Exploring the World of Cinema through Data: An ADAnalysis

Introduction & Research Questions

The quest for creating a captivating and memorable movie has captivated filmmakers and audiences alike for decades. The question of what makes a good movie remains a perpetual mystery, with numerous factors contributing to the overall cinematic experience. From the director’s vision and the harmonious blend of music to the chosen genre, the elements at play are diverse and interconnected. In this analysis, however, we embark on a focused exploration, focusing on a particular aspect of the cinematic universe: the actors. Looking into the three main characters of a movie allows us to conduct a different analysis, perhaps closer to reality than examining all the characters. Take “James Bond,” for example, while there are plenty of side characters they tend to stay in the background. Analyzing all characters might give us features that differ from the true spirit of the movie. Focusing on the main characters is like peeling back the layers to reveal what the movie’s all about.

As we dive into the vast realm of film ratings, our inquiry takes shape around a pivotal question: Is there a pattern that distinguishes main actors in well-rated movies from those in poorly-rated ones? In simpler terms, do viewers exhibit a preference for certain types of main actors, and can we uncover a correlation between an actor’s presence and the overall success of a film?

To answer this question we will be looking at the following points:

Building our Dataset

While raw data is already gathered, it’s not yet ready for analysis due to potential imperfections, complexities, and missing values.
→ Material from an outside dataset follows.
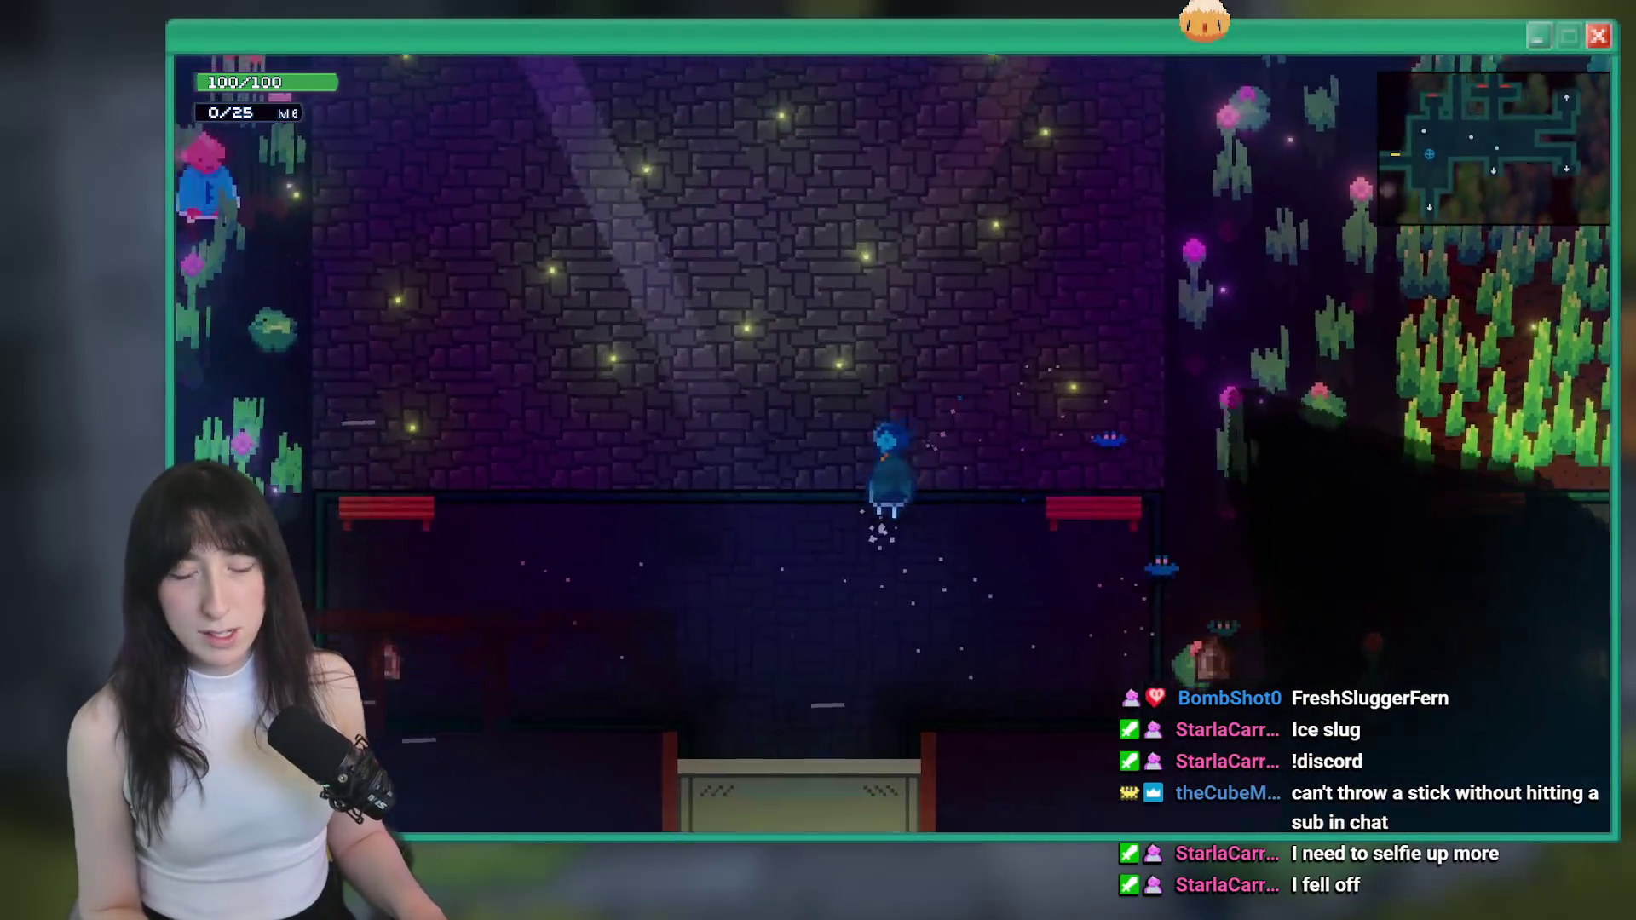
pyautogui.press('s')
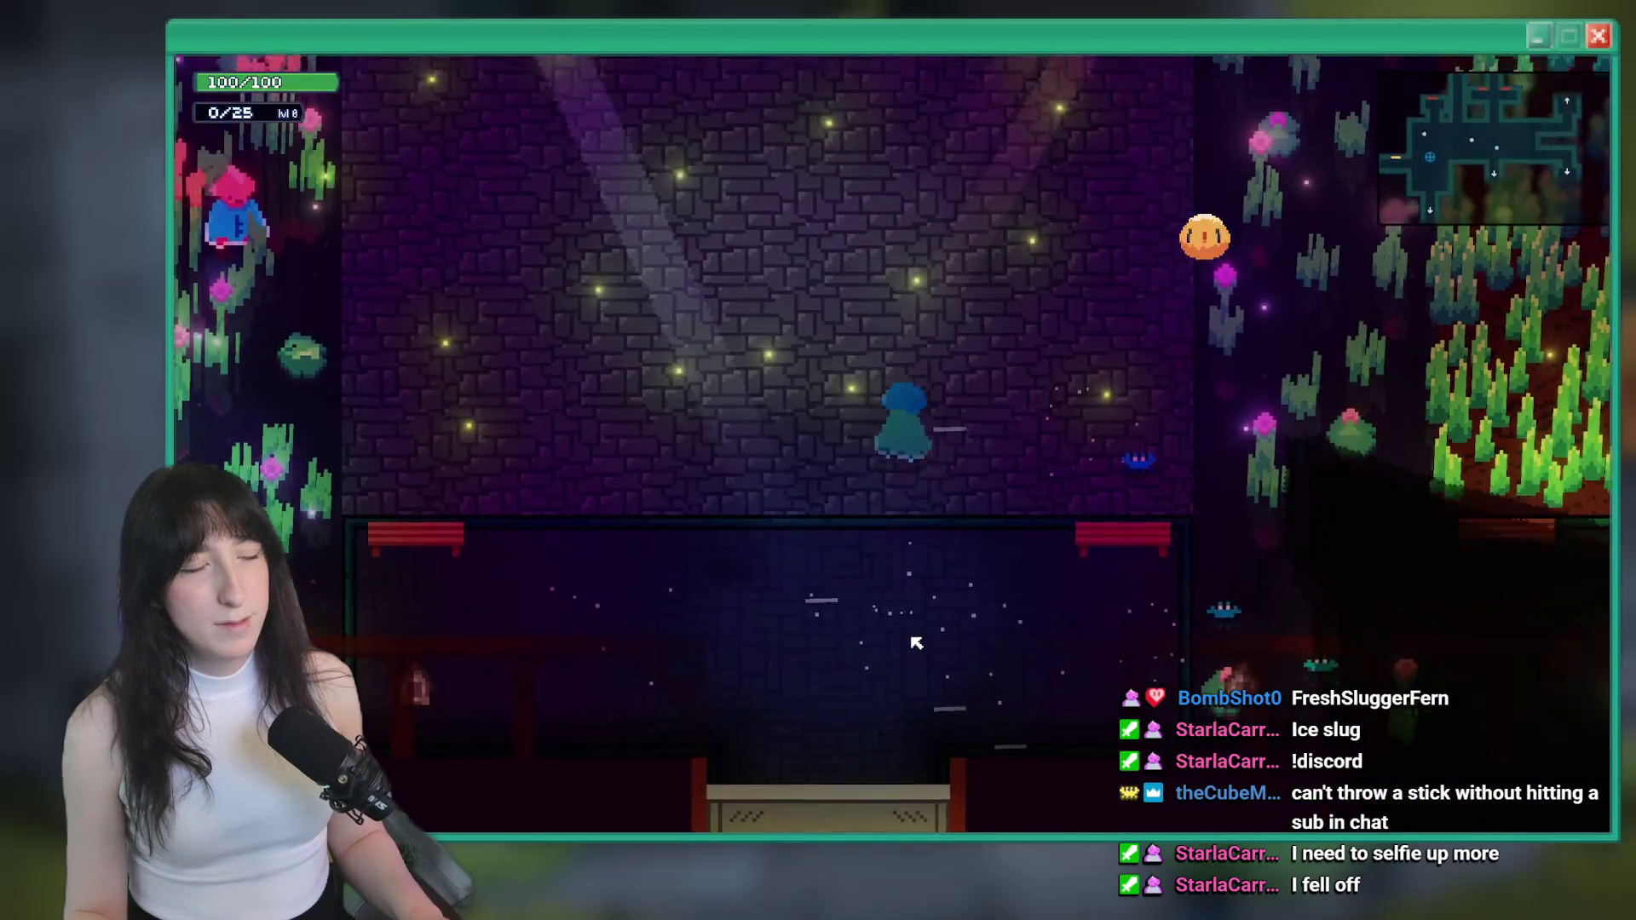
pyautogui.press('s')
The clarity and accuracy of our findings directly depend on the quality of our data - a classic case of “garbage in, garbage out”.

Data Sources

We used the Movie Summaries dataset provided by the course alongside the extensive IMDb dataset, which offers supplementary information on movies and actors. A pivotal element of our study was the Academy Awards Database. This comprehensive record details past Academy Award winners and nominees from 1927 to 2023.

Understanding our data

In our data preparation process, we streamlined the dataset for optimal analysis. The first step involved standardizing date formats to years only, fitting our analytical requirements. We then proceeded to remove unused features and titles from the IMDb database that were not classified as movies. Duplication was another area we addressed, ensuring the uniqueness of our dataset.